#### [Work request]
Copy the data verbatim, starting at the line that contains "Setre Highland Villa" and ending at the line that contains "เฉพาะห้องพัก".
+ + + +
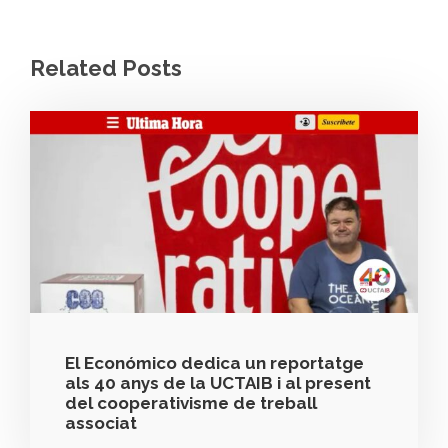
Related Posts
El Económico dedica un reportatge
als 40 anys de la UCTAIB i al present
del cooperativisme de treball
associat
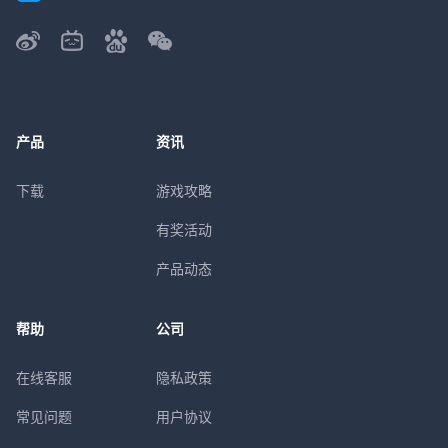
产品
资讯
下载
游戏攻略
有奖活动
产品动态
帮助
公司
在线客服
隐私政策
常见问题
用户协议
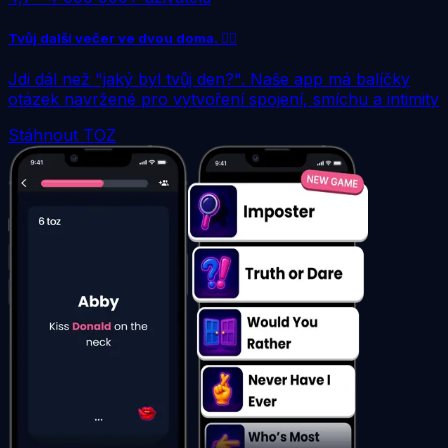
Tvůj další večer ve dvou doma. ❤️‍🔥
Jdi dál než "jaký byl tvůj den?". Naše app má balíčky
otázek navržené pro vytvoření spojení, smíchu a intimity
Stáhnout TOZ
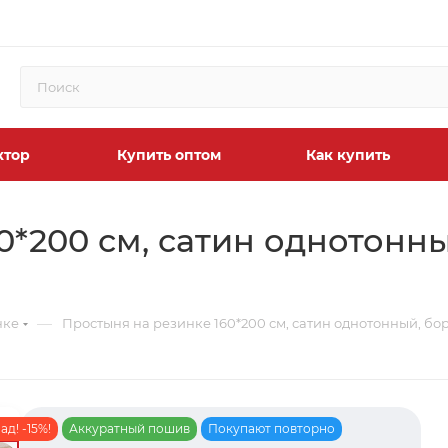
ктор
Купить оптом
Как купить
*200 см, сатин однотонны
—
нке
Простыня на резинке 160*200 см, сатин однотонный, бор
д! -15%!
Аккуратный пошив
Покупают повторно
+ + + +
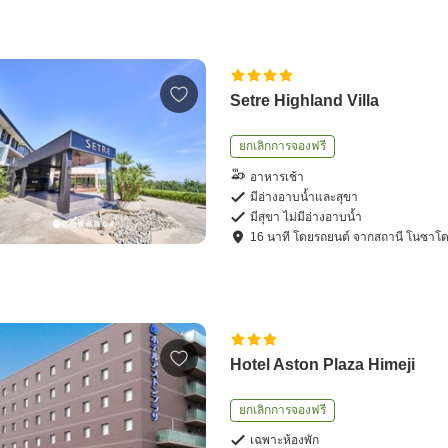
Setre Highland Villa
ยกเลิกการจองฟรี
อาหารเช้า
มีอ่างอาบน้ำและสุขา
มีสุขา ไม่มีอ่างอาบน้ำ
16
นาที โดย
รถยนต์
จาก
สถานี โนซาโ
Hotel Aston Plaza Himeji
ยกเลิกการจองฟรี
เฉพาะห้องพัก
+ + + +
#### [Task answer]
Setre Highland Villa
ยกเลิกการจองฟรี
อาหารเช้า
มีอ่างอาบน้ำและสุขา
มีสุขา ไม่มีอ่างอาบน้ำ
16
นาที โดย
รถยนต์
จาก
สถานี โนซาโ
Hotel Aston Plaza Himeji
ยกเลิกการจองฟรี
เฉพาะห้องพัก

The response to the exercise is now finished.